ORLANDO, Fla. – With an eye on the 2014 elections and holding politicians in Orange County – home of Orlando and Walt Disney World – accountable for how their decisions affect low-income voters, a coalition of local labor and other progressive forces last week announced what they call the People’s Platform.
The groups’ wish list consists of passage of living wage, wage-theft and earned-sick time ordinances in the county, along with investment in public transportation and infrastructure and opposition to privatization of government functions and services.
“This agenda, the People’s Platform, should be the agenda of our county commission because it’s the will of the people,” said Maria McCluskey, of community group Organize Now!
A report card will be released in time for Florida’s August 2014 primary that will grade candidates based upon their positions on the coalition’s issues, said McCluskey.
“The aim is to broaden participation in the democratic process,” said McCluskey, “and increase voter turnout by educating voters on the significant impact that local elections have on our everyday lives.”
“It’s important that the people have a say in what’s going on in local government,” said Steve Wisniewski, president of Communications Workers of America Local 3108, which represents AT&T and Verizon workers in Central Florida. “Too often, big businesses are controlling the decision-making in this county, and it’s time that we returned that power to the citizens.”
Denise Diaz, lead organizer for Central Florida Jobs with Justice, said living wages were a “key issue” for the dozen groups behind the People’s Platform, which includes the National Council of La Raza, Service Employees International Union Local 1199 and Amalgamated Transit Union Local 1596–which represents drivers for Lynx, the public bus service for Metro Orlando.
“No worker should have to live off of poverty wages,” Diaz said, noting that local corporations such as Darden Restaurants (Olive Garden, Red Lobster) and attractions such as Disney are making record profits. “People should be able, in this county, to work 40 hours a week and take care of their families off of that.”
Although the coalition did not say what a “living wage” would be in Orange County, a family of four needs yearly earnings of at least $23,550 to be considered above the threshold of poverty, according to current guidelines from the federal Department of Health and Human Services.
Florida’s minimum wage is $7.79 an hour, as of 2013 ($4.77 for tipped workers).
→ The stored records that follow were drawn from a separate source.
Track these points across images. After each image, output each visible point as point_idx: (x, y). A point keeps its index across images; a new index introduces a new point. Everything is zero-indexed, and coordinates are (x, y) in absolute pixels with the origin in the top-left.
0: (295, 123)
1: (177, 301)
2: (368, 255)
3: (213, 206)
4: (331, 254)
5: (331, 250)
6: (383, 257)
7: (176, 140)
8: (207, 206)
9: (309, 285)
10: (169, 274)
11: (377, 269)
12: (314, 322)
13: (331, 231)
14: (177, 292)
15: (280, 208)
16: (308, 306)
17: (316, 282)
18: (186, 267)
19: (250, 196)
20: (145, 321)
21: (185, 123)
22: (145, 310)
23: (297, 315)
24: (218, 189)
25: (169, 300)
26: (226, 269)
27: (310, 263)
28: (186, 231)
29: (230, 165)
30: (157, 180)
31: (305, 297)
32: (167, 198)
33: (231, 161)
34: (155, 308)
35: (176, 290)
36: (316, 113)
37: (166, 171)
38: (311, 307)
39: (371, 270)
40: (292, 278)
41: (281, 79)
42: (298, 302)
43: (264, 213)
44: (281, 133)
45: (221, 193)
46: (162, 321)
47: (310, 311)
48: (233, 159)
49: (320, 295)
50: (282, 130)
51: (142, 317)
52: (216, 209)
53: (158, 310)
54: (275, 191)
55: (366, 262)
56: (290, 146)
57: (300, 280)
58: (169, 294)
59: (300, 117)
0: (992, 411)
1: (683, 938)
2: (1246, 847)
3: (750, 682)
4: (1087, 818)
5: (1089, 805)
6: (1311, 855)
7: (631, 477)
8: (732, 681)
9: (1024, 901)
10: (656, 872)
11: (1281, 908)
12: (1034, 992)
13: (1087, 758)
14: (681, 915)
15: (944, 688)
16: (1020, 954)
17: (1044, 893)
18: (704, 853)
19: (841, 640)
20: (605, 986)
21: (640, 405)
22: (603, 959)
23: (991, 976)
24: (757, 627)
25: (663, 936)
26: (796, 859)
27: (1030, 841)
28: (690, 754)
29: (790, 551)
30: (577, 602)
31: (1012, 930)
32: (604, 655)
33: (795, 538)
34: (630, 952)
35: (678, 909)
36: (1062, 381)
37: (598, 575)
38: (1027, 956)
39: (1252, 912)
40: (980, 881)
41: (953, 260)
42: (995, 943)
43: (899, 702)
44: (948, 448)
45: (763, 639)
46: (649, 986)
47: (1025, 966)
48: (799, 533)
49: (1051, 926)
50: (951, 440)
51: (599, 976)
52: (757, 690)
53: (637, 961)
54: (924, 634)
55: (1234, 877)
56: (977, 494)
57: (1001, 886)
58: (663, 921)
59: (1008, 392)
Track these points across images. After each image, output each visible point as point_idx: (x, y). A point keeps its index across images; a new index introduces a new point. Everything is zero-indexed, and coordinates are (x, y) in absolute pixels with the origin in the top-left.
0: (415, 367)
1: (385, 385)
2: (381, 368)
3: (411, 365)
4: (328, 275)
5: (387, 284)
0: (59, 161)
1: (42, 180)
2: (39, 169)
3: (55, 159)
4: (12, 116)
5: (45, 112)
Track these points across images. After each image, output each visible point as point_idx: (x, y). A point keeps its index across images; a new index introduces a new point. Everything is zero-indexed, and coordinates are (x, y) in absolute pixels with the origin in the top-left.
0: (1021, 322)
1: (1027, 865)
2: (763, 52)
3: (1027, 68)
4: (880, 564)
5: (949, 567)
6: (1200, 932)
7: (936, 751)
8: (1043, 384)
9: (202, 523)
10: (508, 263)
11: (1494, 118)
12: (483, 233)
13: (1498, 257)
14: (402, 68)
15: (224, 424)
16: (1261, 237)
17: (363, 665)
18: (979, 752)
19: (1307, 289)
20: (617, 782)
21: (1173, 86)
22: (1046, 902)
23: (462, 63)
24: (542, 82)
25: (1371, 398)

The Orlando Sentinel recently reviewed data from the federal Bureau of Labor Statistics about wages in Central Florida. Among their findings were that Metro Orlando, with an economy dominated by tourism and service industry employment, ranks No. 2 among the top 100 U.S. metro areas for the number of local jobs – 37 percent – that pay less than $25,000 a year.
Diaz, whose group also works on issues of public transportation and wage theft, called upon officials to create a dedicated source of funding for Lynx to avoid cuts in service and overcrowded buses.
Local organizations have begun documenting incidences of wage theft in Central Florida, which Diaz called a “rampant” problem. Currently, only the Sunshine State’s Miami-Dade, Broward and Alachua counties have ordinances that allow workers to recover monies due them when bosses have shortchanged them on compensation.
Steve Camacho, public information officer for Fraternal Order of Police Lodge 86, representing 800 corrections officers in Orange County, said that turning government functions over to private companies has proven unsuccessful because the companies’ main concern is making profits.
“Privatization leads to paying more for less,” said Camacho. “The profits must come from somewhere, and that somewhere generally is the quality of service.”
Sept. 11 marked the one-year anniversary of the Orange County Commission’s willful violation of its own charter by its refusal to place an earned sick-time ordinance on the ballot, despite more than 70,000 voters having signed petitions requesting that. If the measure had passed, companies with 15 or more workers would have been required to give them up to seven days of sick time annually.
Prior to their vote, the commissioners and county Mayor Teresa Jacobs had been lobbied by the Chamber of Commerce and corporations such as Disney, Darden and Mears Transportation. It later came to light that Jacobs and the commissioners had been texting with big business representatives while discussing whether to place sick time on the ballot.
A three-judge panel ruled in February that the measure had to appear on the August 2014 ballot. That vote has, however, been made moot by passage this year of a law that stops Florida counties and cities from mandating employee benefits.
Additionally, a lawsuit has been filed seeking to knock sick time off the ballot again, citing the benefits law and the cost of printing ballots with the measure included – although the supervisor of elections has said that keeping sick time on the ballot does not increase his printing costs.
The organizers of the sick-time campaign, which includes Organize Now!, are, said McCluskey, exploring their legal options in response to the law and the lawsuit.